> 操作要求
• 1. 判断下列三条陈述是否符合原文：(a) GPU 版本与 CPU 版本可以同时安装；(b) 用 ONNX Runtime 推理不需要安装 PyTorch 或 TensorFlow；(c) 输出示例中模型输出的形状为 ['batch_size', 1000]。逐条回答"是"或"否"，并一字不差地引用原文中起决定作用的文字。
• 2. 把原文中从“为什么选择 ONNX Runtime？”到“持续优化：微软官方维护，与 Azure 云服务深度集成，更新活跃。”的部分原样复制下来。

------ 原文 ------

Python 推理 (ONNX Runtime)

ONNX Runtime 是微软官方维护的高性能推理引擎，也是目前最成熟的 ONNX 推理解决方案。本章将详细介绍如何使用 ONNX Runtime Python API 进行模型推理，包括基础用法、高级特性以及性能优化技巧。

为什么选择 ONNX Runtime？

在众多推理引擎中，ONNX Runtime 有几个显著优势：

跨平台兼容性：Windows、Linux、macOS、Android、iOS，甚至 WebAssembly，一处导出，处处运行。

多硬件支持：通过 Execution Provider 机制，可以无缝切换 CPU、CUDA、TensorRT、OpenVINO、DirectML 等不同硬件后端。

轻量级部署：不需要安装 PyTorch 或 TensorFlow，推理环境体积可以控制在几百 MB 以内。

持续优化：微软官方维护，与 Azure 云服务深度集成，更新活跃。

安装

# CPU 版本
pip install onnxruntime

# GPU 版本（需要 CUDA 环境）
pip install onnxruntime-gpu

# 注意：两者不能同时安装，GPU 版本包含 CPU 支持

验证安装和硬件支持

import onnxruntime as ort

print(f"ONNX Runtime 版本: {ort.__version__}")

# 查看所有可用的执行提供者
providers = ort.get_available_providers()
print(f"可用执行提供者: {providers}")

# 常见输出：
# ['CPUExecutionProvider', 'CUDAExecutionProvider', 'TensorrtExecutionProvider']

基础推理流程

最简单的推理示例

import onnxruntime as ort
import numpy as np

# 1. 创建推理会话
session = ort.InferenceSession("model.onnx")

# 2. 获取输入输出信息
input_name = session.get_inputs()[0].name
output_name = session.get_outputs()[0].name

# 3. 准备输入数据
input_data = np.random.randn(1, 3, 224, 224).astype(np.float32)

# 4. 执行推理
outputs = session.run([output_name], {input_name: input_data})

# 5. 获取结果
result = outputs[0]
print(f"输出形状: {result.shape}")

查看模型信息

在推理之前，了解模型的输入输出规范非常重要：

session = ort.InferenceSession("model.onnx")

print("=" * 50)
print("模型输入:")
for inp in session.get_inputs():
    print(f"  名称: {inp.name}")
    print(f"  形状: {inp.shape}")
    print(f"  类型: {inp.type}")
    print()

print("模型输出:")
for out in session.get_outputs():
    print(f"  名称: {out.name}")
    print(f"  形状: {out.shape}")
    print(f"  类型: {out.type}")
print("=" * 50)

输出示例：

==================================================
模型输入:
  名称: input
  形状: ['batch_size', 3, 224, 224]
  类型: tensor(float)

模型输出:
  名称: output
  形状: ['batch_size', 1000]
  类型: tensor(float)
==================================================

注意形如 ['batch_size', 3, 224, 224] 的输出表示 batch_size 是动态维度。

选择执行提供者

Execution Provider（执行提供者）决定了推理在哪个硬件上运行。选择正确的执行提供者对性能至关重要。

CPU 推理

# 显式指定 CPU
session = ort.InferenceSession(
    "model.onnx",
    providers=['CPUExecutionProvider']
)

------ 数据 ------

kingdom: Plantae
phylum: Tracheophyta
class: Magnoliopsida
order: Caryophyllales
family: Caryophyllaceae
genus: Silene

------

> 各题结果
• 1.
(a) 否。"两者不能同时安装，GPU 版本包含 CPU 支持"
(b) 是。"不需要安装 PyTorch 或 TensorFlow"
(c) 是。"形状: ['batch_size', 1000]"

• 2.
为什么选择 ONNX Runtime？

在众多推理引擎中，ONNX Runtime 有几个显著优势：

跨平台兼容性：Windows、Linux、macOS、Android、iOS，甚至 WebAssembly，一处导出，处处运行。

多硬件支持：通过 Execution Provider 机制，可以无缝切换 CPU、CUDA、TensorRT、OpenVINO、DirectML 等不同硬件后端。

轻量级部署：不需要安装 PyTorch 或 TensorFlow，推理环境体积可以控制在几百 MB 以内。

持续优化：微软官方维护，与 Azure 云服务深度集成，更新活跃。